[Action item]: All the data below goes into the copy word for word, but the pictures don't.

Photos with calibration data
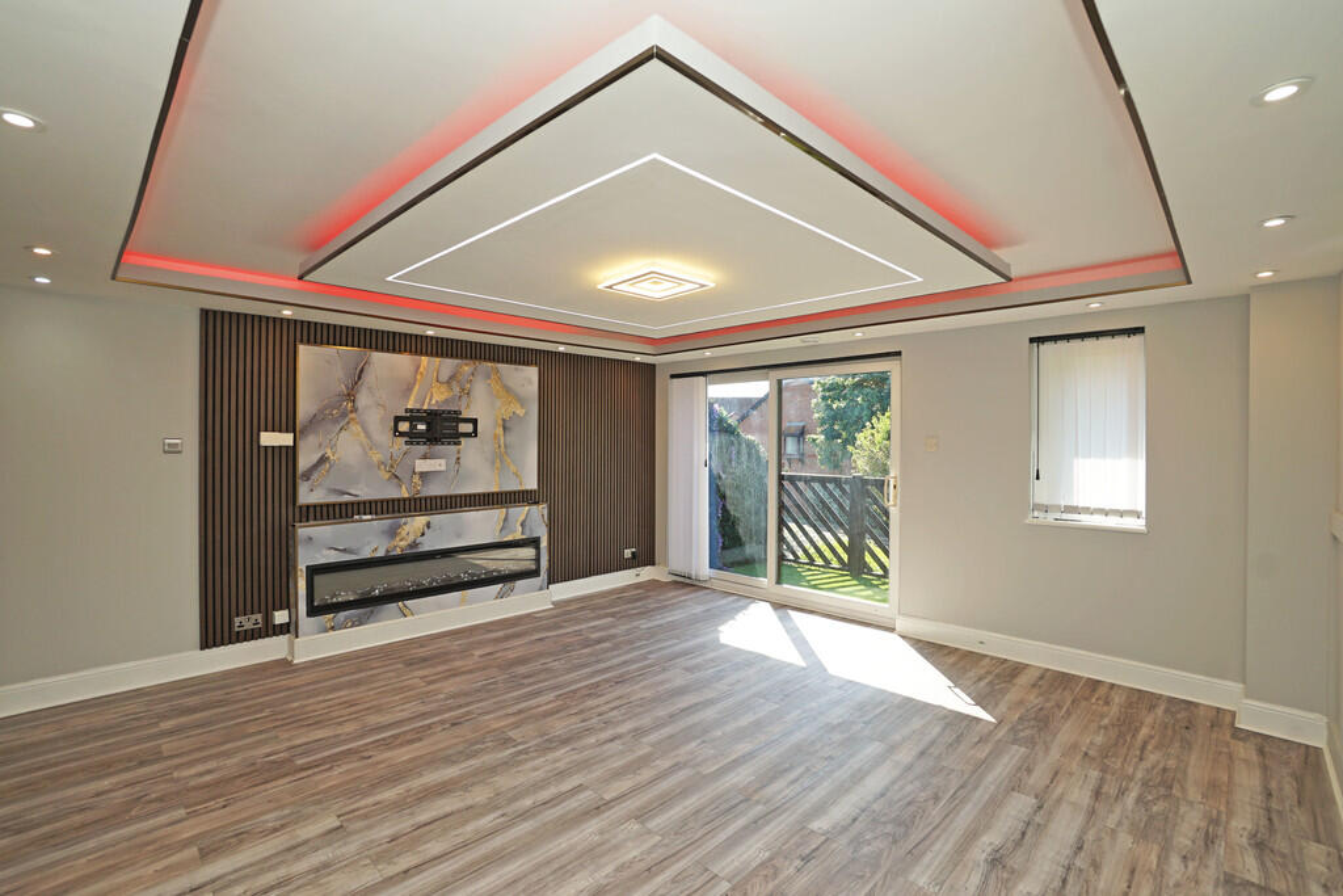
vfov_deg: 77.3
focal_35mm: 15
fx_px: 560
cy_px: 448
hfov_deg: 100.4
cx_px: 672
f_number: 6.3
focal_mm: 10
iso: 100
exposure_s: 1/80
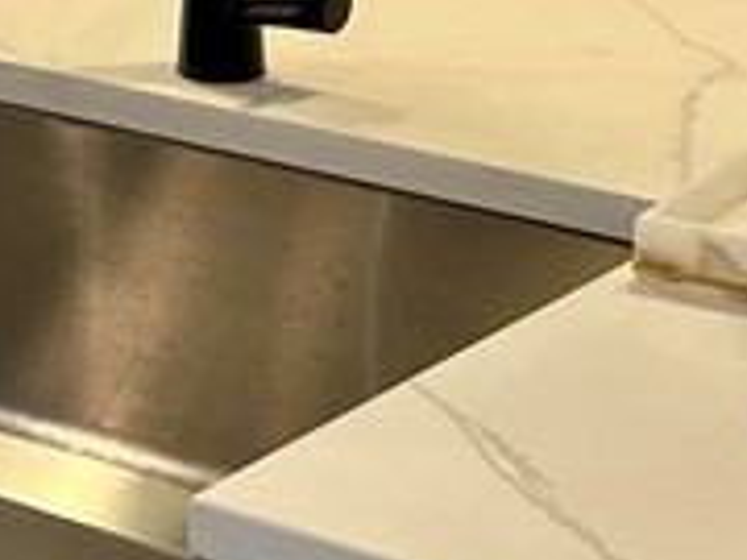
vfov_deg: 9.9
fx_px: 3194
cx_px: 50
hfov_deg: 13.2
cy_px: -137
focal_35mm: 148
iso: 80
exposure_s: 1/120
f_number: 1.5
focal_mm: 5.7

[Solution below]:
vfov_deg: 77.3
focal_35mm: 15
fx_px: 560
cy_px: 448
hfov_deg: 100.4
cx_px: 672
f_number: 6.3
focal_mm: 10
iso: 100
exposure_s: 1/80
vfov_deg: 9.9
fx_px: 3194
cx_px: 50
hfov_deg: 13.2
cy_px: -137
focal_35mm: 148
iso: 80
exposure_s: 1/120
f_number: 1.5
focal_mm: 5.7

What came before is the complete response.